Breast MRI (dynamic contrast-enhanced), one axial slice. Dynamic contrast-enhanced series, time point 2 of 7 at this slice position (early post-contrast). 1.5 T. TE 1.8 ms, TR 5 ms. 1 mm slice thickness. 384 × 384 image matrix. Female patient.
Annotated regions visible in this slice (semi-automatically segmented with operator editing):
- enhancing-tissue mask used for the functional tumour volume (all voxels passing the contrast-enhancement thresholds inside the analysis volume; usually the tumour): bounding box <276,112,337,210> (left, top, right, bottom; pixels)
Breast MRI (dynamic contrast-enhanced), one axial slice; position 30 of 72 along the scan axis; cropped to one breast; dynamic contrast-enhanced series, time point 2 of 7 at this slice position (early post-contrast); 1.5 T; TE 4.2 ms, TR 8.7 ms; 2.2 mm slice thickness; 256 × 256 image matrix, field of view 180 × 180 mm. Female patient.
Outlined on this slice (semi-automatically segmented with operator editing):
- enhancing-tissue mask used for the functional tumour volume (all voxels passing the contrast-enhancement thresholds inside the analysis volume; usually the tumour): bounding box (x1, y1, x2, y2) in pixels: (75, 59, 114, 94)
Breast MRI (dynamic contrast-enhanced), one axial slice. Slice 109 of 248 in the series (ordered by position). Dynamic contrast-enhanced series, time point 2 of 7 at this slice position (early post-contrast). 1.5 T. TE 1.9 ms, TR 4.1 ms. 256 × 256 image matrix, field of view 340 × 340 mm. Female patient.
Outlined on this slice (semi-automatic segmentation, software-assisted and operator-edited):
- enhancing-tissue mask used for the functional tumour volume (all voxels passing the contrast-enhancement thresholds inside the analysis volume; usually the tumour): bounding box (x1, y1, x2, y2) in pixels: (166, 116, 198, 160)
—————
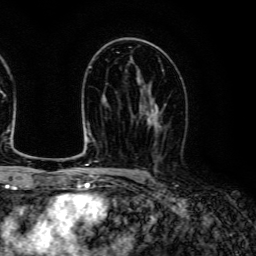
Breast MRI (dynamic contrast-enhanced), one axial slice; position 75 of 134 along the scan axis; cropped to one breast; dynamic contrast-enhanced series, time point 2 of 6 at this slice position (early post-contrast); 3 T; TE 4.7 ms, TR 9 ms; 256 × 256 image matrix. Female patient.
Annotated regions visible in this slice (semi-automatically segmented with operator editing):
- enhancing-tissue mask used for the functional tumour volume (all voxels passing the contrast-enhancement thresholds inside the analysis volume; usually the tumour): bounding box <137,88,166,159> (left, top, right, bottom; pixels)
—————
YOUR OBJECTIVE:
Only one stretch of the data above is needed. Restate it word for word, from the line containing "Breast MRI (dynamic contrast-enhanced), one axial slice. Slice" through the line containing "116, 198, 160)", both ends included.

EXERCISE SOLUTION:
Breast MRI (dynamic contrast-enhanced), one axial slice. Slice 109 of 248 in the series (ordered by position). Dynamic contrast-enhanced series, time point 2 of 7 at this slice position (early post-contrast). 1.5 T. TE 1.9 ms, TR 4.1 ms. 256 × 256 image matrix, field of view 340 × 340 mm. Female patient.
Outlined on this slice (semi-automatic segmentation, software-assisted and operator-edited):
- enhancing-tissue mask used for the functional tumour volume (all voxels passing the contrast-enhancement thresholds inside the analysis volume; usually the tumour): bounding box (x1, y1, x2, y2) in pixels: (166, 116, 198, 160)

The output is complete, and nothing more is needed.